*** Opening Records supplied ***
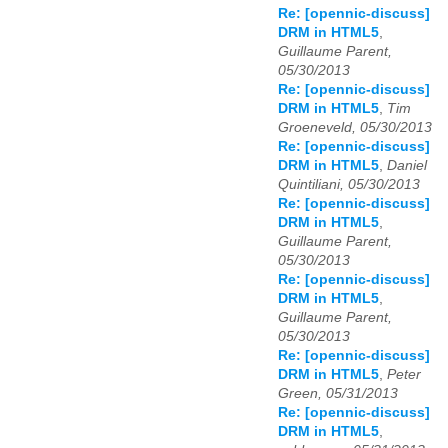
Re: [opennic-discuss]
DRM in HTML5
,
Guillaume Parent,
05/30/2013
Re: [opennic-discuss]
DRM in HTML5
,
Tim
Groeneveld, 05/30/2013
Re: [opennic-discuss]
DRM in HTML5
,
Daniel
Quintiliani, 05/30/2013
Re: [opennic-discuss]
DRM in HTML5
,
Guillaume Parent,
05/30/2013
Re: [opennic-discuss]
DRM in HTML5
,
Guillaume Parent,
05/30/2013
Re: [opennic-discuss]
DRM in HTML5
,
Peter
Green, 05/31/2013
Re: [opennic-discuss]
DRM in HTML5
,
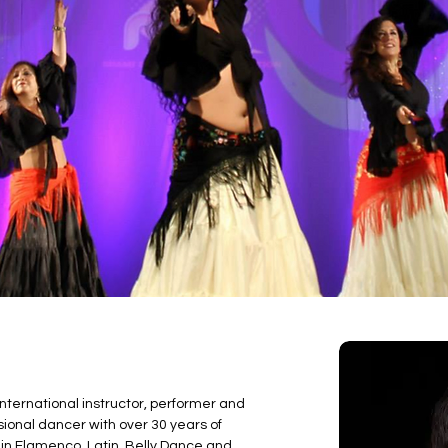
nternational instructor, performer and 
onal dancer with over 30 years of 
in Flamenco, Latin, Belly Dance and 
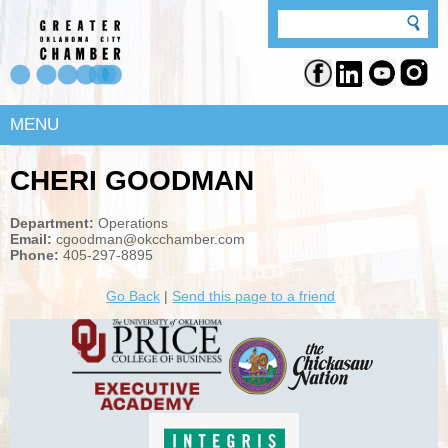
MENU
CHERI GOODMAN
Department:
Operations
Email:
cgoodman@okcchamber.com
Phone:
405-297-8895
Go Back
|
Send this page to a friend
*** Closing Records supplied ***
** What to work on **
Leave the images out and give the rest of the data again exactly.

** Reply to the task **
Re: [opennic-discuss]
DRM in HTML5
,
Guillaume Parent,
05/30/2013
Re: [opennic-discuss]
DRM in HTML5
,
Tim
Groeneveld, 05/30/2013
Re: [opennic-discuss]
DRM in HTML5
,
Daniel
Quintiliani, 05/30/2013
Re: [opennic-discuss]
DRM in HTML5
,
Guillaume Parent,
05/30/2013
Re: [opennic-discuss]
DRM in HTML5
,
Guillaume Parent,
05/30/2013
Re: [opennic-discuss]
DRM in HTML5
,
Peter
Green, 05/31/2013
Re: [opennic-discuss]
DRM in HTML5
,
nternational instructor, performer and 
onal dancer with over 30 years of 
in Flamenco, Latin, Belly Dance and 
MENU
CHERI GOODMAN
Department:
Operations
Email:
cgoodman@okcchamber.com
Phone:
405-297-8895
Go Back
|
Send this page to a friend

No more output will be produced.